STORED DATA ▸
--- START ---

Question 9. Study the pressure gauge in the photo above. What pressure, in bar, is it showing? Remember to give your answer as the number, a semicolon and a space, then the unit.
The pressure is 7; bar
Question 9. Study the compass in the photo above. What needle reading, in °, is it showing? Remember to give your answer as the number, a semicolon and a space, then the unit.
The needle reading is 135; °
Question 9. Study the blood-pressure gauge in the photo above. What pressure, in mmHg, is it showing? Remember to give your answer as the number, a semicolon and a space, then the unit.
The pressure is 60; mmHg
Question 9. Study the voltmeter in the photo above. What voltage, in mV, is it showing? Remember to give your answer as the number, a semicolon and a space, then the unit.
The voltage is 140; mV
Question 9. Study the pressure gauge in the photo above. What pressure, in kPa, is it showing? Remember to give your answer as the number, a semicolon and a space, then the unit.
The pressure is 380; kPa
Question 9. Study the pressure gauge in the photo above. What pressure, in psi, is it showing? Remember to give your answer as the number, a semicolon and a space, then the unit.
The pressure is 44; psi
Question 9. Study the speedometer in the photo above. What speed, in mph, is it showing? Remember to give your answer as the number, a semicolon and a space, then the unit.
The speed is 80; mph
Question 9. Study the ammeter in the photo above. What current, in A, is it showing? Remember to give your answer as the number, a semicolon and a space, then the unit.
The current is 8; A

--- END ---
--- START ---

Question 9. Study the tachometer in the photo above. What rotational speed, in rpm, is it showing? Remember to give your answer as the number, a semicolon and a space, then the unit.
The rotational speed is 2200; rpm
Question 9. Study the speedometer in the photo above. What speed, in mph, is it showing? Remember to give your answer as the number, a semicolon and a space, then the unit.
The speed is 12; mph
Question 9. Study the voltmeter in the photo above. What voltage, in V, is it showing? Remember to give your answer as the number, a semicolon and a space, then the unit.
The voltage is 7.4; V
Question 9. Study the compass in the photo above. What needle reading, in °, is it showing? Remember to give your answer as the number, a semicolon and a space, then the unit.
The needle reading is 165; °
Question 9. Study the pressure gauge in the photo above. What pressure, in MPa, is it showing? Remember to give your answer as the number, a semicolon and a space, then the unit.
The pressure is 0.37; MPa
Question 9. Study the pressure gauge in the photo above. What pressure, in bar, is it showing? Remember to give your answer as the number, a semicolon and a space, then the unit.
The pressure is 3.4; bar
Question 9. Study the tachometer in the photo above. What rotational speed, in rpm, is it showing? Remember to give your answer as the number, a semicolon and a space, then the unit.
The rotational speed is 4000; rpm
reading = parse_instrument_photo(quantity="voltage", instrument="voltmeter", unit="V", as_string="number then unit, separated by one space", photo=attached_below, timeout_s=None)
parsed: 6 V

--- END ---

EXERCISE GOAL ▸ Convert the stretch of the material that opens with the line containing "then unit, separated" and closes with the line containing "parsed: 6 V" into a JSON list of strings, one string per line, skipping any blank lines.

EXPECTED OUTPUT ▸
[
  "reading = parse_instrument_photo(quantity=\"voltage\", instrument=\"voltmeter\", unit=\"V\", as_string=\"number then unit, separated by one space\", photo=attached_below, timeout_s=None)",
  "parsed: 6 V"
]